L’inchiesta Mani pulite era al suo culmine. “Di Pietro ha i giorni contati”: così dice un messaggio minaccioso arrivato a giugno 1994 e firmato Falange armata, ambigua sigla spuntata nelle stagione delle stragi di mafia del 1993 e che qualcuno considera espressione dei servizi segreti. Nei mesi successivi, parte il grande attacco a Mani pulite. Sbarcano a Milano gli ispettori del ministero della Giustizia, per interrogare Di Pietro su presunti abusi nelle indagini e su presunte scorrettezze che avrebbe compiuto nella sua vita privata. Si preparano manovre e dossier contro di lui, con notizie vere mischiate ad accuse false, al fine di infangarlo e di screditare Mani pulite.
Il 22 novembre, il pool aveva mandato un invito a comparire in Procura a Silvio Berlusconi: i magistrati avevano scoperto quattro tangenti pagate da aziende di Berlusconi alla Guardia di finanza per addolcire quattro verifiche fiscali. Di Pietro era il magistrato che lo avrebbe dovuto interrogare. Dice a Borrelli: “Io quello lo sfascio”. Ma poi il 26 novembre Berlusconi non si presenta all’interrogatorio. Domenica 27, in un palazzo di giustizia semideserto, Di Pietro, accompagnato da Davigo, dà la notizia, ancora segreta, a Borrelli: “Lascio il pool, appena finita la requisitoria del processo Enimont”. Quella sera, nuovo messaggio della Falange armata: “Di Pietro è un uomo morto”. Il 1° dicembre, Borrelli tenta di fermarlo: “Se te ne vai proprio in questo momento, poco prima dell’interrogatorio di Berlusconi, la tua sarà una vera e propria defezione”. Di Pietro è irremovibile. Il 6 dicembre, il pm simbolo di Mani pulite si toglie la toga.
Il “trappolone”
Di Pietro racconta così il clima di quei mesi: “Quell’addensarsi di segnali inquietanti e di dossier anonimi lasciava presagire una lunga stagione di accuse, certamente disciplinari, fors’anche penali. Si era già cominciato, a Brescia”. Lì erano arrivate le denunce di due indagati da Di Pietro, il generale della Guardia di finanza Giuseppe Cerciello e il finanziere Sergio Cusani. Finiranno in nulla, ma intanto il clima si fa pesante.
“Meglio farmi da parte, pensai, e difendermi da normale cittadino. Per il bene mio e del pool. Così, facendomi piccolo piccolo, scarico l’arma in mano ai miei killer. Poi, quando ne sarò uscito pulito, magari tornerò. Intanto, mi metto in congedo, fuori ruolo”.

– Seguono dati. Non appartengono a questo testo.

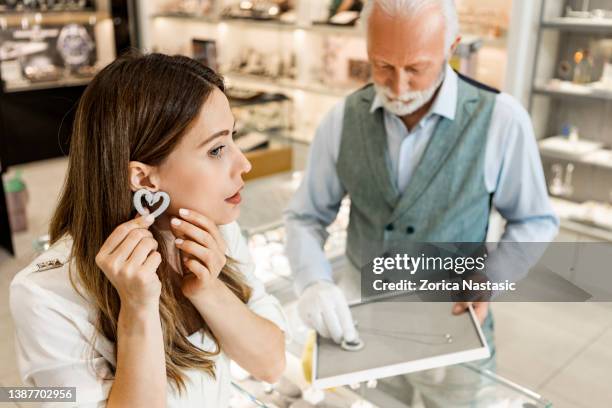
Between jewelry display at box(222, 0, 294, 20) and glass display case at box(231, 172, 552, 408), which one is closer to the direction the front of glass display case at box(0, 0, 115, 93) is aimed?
the glass display case

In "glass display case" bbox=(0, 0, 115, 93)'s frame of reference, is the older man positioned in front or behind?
in front

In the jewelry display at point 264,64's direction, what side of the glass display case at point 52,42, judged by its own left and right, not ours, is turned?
left

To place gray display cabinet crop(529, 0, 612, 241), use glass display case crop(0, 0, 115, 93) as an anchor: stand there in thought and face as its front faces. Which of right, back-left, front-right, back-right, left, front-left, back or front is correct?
front-left

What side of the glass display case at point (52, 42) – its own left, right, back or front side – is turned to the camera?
front

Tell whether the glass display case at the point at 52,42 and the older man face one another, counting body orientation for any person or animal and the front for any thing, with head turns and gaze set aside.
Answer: no

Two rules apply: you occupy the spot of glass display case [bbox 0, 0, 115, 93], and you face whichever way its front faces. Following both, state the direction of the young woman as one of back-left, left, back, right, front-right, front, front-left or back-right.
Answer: front

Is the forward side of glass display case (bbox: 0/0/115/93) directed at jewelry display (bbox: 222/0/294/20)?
no

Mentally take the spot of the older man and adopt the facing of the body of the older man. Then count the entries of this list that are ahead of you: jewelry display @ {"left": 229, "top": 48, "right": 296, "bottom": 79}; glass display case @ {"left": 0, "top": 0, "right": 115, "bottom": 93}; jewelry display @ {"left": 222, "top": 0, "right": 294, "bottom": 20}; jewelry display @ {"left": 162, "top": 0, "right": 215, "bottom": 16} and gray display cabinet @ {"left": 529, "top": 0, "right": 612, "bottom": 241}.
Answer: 0

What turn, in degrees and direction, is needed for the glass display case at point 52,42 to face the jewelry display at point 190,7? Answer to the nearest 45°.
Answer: approximately 90° to its left

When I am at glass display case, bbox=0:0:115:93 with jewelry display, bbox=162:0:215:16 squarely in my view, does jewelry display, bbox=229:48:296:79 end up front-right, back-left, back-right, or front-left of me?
front-right

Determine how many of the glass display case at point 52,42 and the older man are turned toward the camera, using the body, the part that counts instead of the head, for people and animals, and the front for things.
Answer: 2

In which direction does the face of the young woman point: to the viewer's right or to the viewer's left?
to the viewer's right

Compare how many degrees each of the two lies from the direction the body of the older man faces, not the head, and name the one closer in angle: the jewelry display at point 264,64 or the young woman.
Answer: the young woman

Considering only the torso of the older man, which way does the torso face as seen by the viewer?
toward the camera

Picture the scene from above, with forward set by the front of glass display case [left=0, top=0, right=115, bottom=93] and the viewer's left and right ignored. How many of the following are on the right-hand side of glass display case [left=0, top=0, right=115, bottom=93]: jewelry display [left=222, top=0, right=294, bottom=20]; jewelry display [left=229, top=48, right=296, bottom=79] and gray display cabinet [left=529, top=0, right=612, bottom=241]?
0

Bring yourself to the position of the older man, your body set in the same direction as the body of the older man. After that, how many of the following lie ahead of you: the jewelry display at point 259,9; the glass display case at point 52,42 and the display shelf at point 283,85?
0
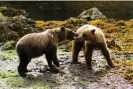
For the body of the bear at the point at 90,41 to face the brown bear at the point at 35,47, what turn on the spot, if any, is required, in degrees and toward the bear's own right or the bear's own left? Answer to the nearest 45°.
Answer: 0° — it already faces it

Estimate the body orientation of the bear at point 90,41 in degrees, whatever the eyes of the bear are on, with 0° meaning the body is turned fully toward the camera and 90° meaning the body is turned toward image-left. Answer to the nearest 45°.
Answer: approximately 45°
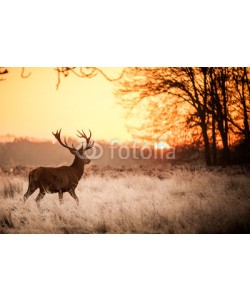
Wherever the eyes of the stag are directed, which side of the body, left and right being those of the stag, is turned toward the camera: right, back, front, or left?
right

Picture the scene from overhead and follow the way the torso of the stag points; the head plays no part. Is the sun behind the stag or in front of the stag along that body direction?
in front

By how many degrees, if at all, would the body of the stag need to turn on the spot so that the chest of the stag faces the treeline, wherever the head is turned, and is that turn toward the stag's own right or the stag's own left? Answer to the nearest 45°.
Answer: approximately 90° to the stag's own left
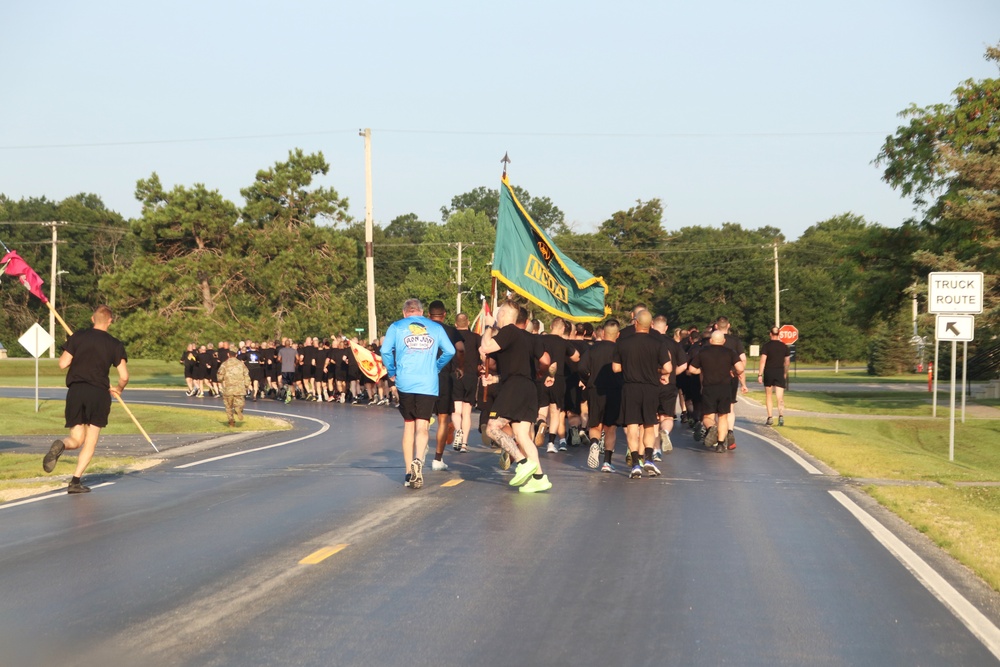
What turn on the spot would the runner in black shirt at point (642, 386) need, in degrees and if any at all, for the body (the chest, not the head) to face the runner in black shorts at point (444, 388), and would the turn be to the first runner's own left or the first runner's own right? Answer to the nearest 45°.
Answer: approximately 90° to the first runner's own left

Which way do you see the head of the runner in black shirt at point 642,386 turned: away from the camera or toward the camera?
away from the camera

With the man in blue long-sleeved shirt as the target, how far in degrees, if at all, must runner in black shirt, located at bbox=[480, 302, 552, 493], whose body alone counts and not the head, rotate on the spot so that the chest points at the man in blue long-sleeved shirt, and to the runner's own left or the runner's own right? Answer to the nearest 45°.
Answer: approximately 45° to the runner's own left

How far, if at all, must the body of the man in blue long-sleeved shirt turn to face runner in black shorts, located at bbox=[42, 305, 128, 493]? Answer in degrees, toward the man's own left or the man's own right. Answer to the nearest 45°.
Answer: approximately 90° to the man's own left

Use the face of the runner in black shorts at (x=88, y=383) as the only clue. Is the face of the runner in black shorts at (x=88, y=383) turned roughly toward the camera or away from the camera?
away from the camera

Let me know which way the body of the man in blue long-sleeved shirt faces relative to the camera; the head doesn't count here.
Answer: away from the camera

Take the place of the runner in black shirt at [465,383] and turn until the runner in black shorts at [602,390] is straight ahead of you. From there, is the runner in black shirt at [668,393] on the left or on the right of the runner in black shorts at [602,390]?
left

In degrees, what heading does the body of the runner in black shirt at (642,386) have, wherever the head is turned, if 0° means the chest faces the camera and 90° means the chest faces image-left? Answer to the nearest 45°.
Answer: approximately 180°

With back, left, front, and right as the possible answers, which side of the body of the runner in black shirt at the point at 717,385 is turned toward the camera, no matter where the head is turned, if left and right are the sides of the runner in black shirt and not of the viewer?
back

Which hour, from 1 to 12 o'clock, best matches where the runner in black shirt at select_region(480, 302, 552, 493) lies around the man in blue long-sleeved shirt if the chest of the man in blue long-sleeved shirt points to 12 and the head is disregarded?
The runner in black shirt is roughly at 3 o'clock from the man in blue long-sleeved shirt.

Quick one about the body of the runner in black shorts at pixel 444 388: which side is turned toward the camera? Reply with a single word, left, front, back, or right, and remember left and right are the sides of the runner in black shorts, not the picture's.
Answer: back
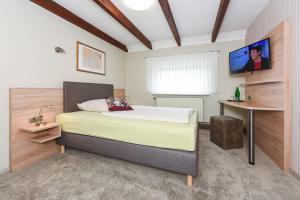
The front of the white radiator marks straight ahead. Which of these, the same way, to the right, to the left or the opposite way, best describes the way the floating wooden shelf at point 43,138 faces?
to the left

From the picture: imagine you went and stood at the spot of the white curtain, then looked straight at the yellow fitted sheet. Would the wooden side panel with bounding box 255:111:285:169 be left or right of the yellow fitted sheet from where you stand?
left

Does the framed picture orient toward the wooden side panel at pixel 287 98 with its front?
yes

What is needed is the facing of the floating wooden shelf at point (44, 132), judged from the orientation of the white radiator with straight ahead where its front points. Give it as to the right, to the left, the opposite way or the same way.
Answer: to the left

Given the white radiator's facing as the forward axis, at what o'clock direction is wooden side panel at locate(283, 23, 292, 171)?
The wooden side panel is roughly at 11 o'clock from the white radiator.

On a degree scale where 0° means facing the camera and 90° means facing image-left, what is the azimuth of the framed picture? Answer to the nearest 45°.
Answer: approximately 315°

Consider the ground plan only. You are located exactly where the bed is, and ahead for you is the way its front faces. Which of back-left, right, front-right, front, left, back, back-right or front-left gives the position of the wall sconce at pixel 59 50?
back

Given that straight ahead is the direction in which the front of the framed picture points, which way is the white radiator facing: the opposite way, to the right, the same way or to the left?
to the right

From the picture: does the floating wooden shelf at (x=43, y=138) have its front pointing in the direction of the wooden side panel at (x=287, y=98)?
yes
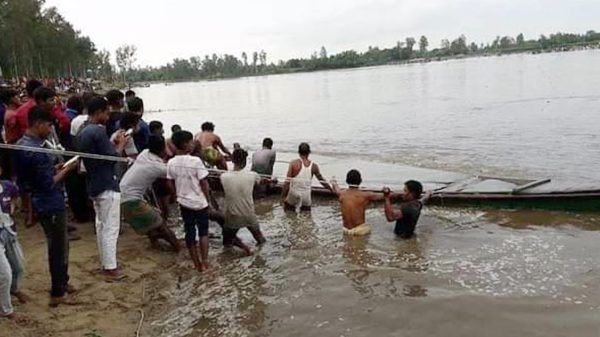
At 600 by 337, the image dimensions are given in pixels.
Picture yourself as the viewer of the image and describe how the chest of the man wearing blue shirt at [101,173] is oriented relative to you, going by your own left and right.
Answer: facing to the right of the viewer

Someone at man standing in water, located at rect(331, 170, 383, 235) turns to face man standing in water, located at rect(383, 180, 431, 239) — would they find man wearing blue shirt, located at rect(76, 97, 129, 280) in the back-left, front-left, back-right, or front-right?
back-right

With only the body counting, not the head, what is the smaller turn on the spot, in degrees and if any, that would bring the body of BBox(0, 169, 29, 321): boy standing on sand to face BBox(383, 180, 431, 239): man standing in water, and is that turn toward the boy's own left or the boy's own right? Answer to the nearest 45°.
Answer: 0° — they already face them

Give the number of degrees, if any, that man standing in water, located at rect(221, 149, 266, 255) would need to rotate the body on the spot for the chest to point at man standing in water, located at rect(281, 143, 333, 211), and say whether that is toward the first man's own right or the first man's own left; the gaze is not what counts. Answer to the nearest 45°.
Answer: approximately 45° to the first man's own right

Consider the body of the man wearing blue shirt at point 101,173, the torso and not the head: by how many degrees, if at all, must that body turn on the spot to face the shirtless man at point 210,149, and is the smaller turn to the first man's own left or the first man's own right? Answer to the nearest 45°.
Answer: approximately 45° to the first man's own left

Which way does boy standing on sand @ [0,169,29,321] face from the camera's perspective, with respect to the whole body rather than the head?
to the viewer's right

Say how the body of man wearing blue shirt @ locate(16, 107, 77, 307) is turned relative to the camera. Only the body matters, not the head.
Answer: to the viewer's right
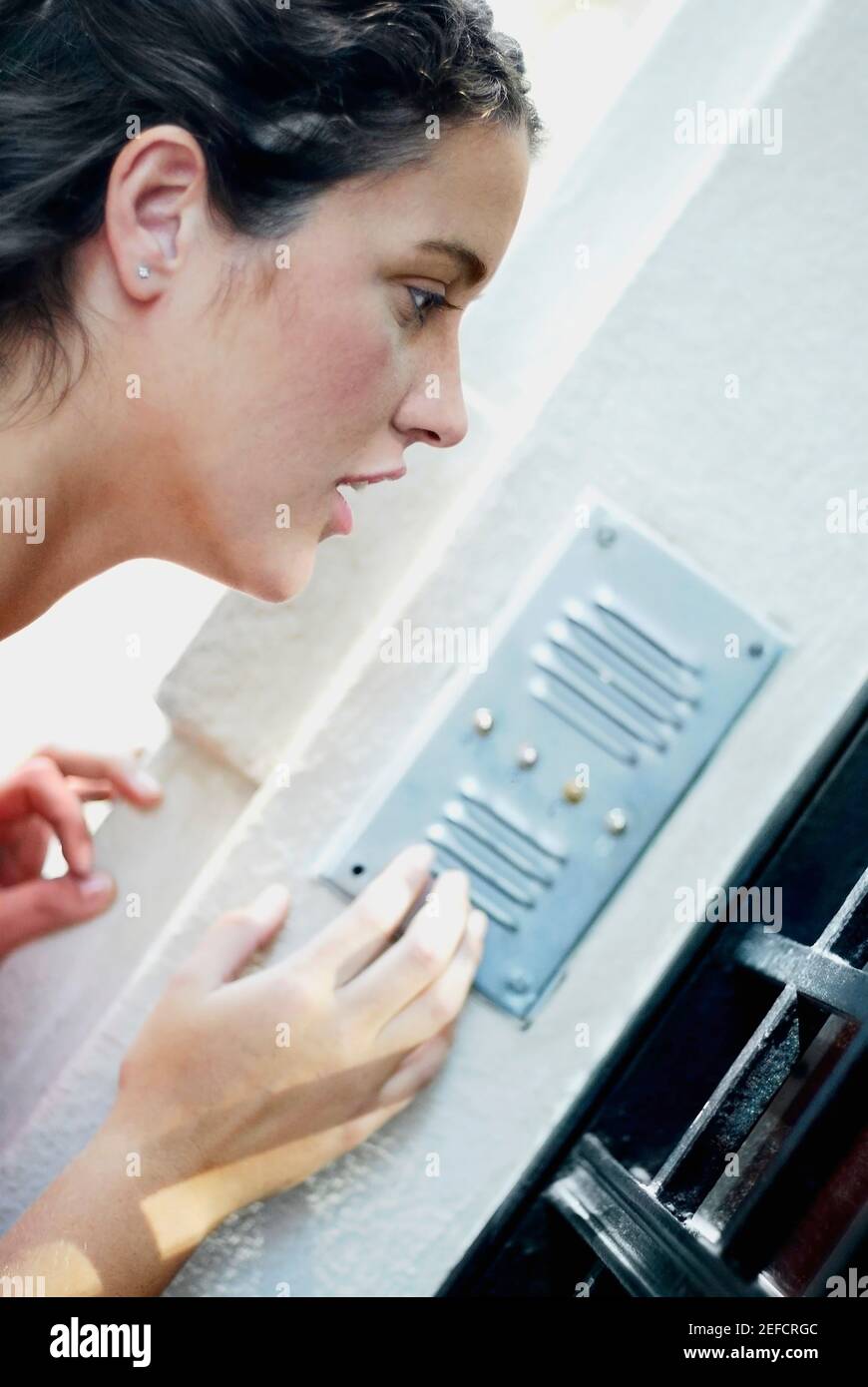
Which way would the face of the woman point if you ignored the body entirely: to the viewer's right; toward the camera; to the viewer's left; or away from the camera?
to the viewer's right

Contro Di Pietro si muove un mondo di ombre che lui fa fatica a riconoscere. Pezzi di servizi segreti, vecchi e nuovi amici di Bettino Craxi che Mani pulite aveva messo sotto processo, ma anche uomini dell’ambiente di Silvio Berlusconi, come Cesare Previti, che in un primo momento gli si presentano come amici che lo vogliono aiutare.
“È vero”, conferma anni dopo Di Pietro, “tutto immaginavo in quel momento tranne che il trappolone venisse dai berlusconiani: pensavo soltanto a Craxi e al suo giro, come reazione alla scoperta del suo ‘tesoro’ all’estero di cui avevamo scoperto le tracce. Invece c’erano anche Berlusconi e i suoi, che pure continuavano a farmi pervenire messaggi di stima e amicizia, a invitarmi a entrare nel Polo… L’ho scoperto troppo tardi”.
Seguiranno anni di indagini, attacchi, accuse, dossier, processi, campagne di stampa, intossicazioni, fango, per punire e zittire il magistrato che aveva scoperto Tangentopoli, il personaggio che compariva sulle prime pagine dei giornali di tutto il mondo come l’eroe che aveva ripulito l’Italia, l’uomo che il 71 per cento degli italiani voleva come presidente della Repubblica. La denigrazione di Mani pulite è continuata per decenni, insieme alla riabilitazione dei signori delle tangenti. È arrivata fino a noi, oggi, trent’anni dopo.